- _Exercise description_
Count the lines in the items below that contain the string "planeOp", treating uppercase and lowercase as different, and reply with the number alone.
─── The records
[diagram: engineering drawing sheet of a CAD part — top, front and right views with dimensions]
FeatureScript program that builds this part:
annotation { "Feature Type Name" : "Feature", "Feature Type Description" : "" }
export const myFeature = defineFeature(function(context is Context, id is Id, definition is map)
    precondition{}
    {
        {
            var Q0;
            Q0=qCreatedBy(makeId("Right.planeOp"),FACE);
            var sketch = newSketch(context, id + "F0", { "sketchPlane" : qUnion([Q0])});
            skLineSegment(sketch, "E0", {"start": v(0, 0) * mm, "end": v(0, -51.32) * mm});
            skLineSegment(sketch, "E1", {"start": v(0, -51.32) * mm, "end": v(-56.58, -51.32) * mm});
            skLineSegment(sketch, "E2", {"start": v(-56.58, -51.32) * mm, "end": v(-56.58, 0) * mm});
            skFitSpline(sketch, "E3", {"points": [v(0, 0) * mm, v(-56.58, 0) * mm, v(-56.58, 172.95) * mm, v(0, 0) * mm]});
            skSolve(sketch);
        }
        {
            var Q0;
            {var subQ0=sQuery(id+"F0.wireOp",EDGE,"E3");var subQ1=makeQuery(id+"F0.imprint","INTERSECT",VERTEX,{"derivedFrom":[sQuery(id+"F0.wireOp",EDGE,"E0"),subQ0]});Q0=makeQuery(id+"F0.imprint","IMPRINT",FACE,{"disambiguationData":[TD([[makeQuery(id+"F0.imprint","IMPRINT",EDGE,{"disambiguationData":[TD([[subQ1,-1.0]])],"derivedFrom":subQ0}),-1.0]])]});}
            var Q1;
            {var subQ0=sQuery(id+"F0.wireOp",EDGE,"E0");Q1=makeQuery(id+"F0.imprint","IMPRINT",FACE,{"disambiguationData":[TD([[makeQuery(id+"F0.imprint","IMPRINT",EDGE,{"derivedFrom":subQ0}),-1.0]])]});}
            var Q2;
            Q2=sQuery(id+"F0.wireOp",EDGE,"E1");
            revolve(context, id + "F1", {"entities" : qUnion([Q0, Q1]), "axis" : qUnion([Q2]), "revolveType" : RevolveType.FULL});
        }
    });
──────
─── The records
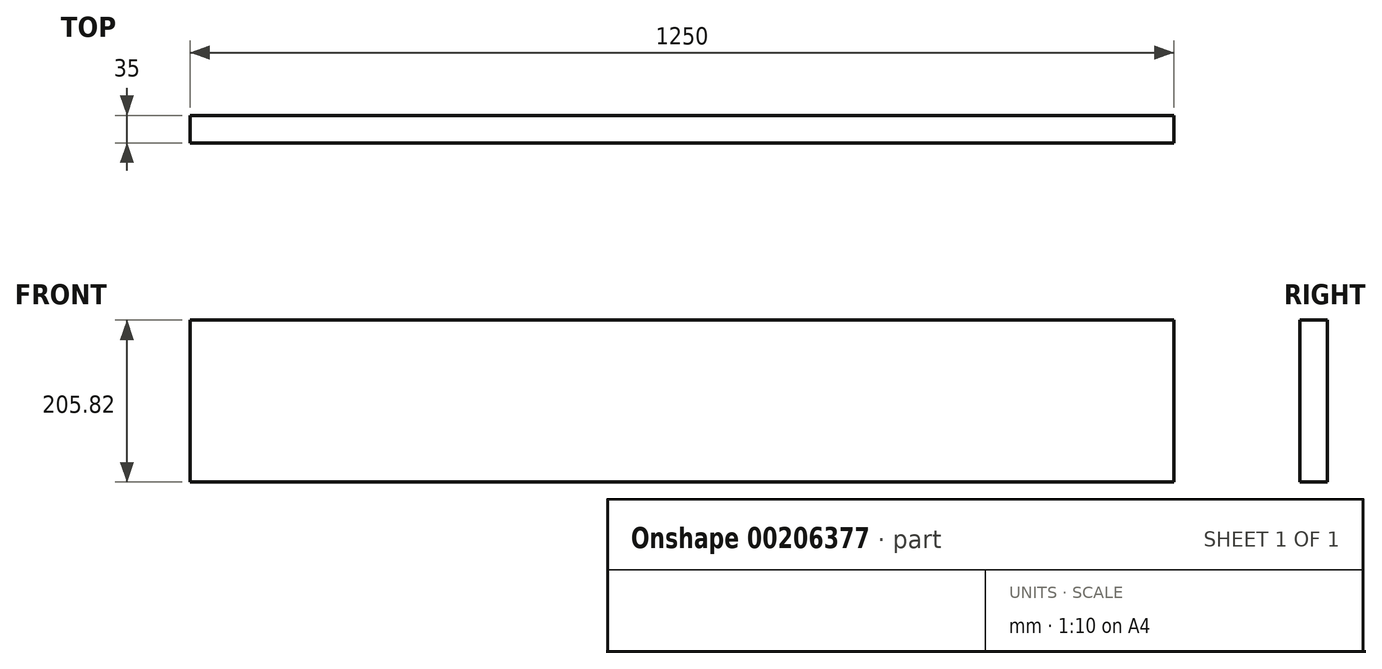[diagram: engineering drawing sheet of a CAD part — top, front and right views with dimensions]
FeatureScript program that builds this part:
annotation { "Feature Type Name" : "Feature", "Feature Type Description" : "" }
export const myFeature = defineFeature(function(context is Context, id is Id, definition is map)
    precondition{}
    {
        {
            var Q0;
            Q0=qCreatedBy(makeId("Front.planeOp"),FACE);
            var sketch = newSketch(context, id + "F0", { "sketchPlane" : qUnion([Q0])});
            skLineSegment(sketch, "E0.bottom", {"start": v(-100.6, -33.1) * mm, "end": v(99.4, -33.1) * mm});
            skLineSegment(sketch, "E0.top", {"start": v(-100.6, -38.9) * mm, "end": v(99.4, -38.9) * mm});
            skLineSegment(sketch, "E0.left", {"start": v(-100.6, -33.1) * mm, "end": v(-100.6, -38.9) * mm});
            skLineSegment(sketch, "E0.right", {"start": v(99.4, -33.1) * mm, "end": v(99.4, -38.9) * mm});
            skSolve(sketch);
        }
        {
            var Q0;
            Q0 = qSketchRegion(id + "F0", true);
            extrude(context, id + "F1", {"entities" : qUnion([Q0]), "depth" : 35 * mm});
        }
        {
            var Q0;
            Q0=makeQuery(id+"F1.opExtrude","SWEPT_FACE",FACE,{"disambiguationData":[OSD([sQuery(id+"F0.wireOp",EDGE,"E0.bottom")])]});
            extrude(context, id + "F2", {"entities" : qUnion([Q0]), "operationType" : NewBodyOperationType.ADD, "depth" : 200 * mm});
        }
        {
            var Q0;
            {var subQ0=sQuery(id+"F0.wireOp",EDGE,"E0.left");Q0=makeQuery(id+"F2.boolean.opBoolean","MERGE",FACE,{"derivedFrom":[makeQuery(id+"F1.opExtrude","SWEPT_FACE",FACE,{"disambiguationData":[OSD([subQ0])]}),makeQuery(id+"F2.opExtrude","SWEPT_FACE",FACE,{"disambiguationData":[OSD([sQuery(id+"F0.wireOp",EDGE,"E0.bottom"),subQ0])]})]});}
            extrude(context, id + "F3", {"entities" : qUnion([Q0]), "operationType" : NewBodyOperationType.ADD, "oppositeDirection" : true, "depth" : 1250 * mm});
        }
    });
──────
- _Output of the exercise_
2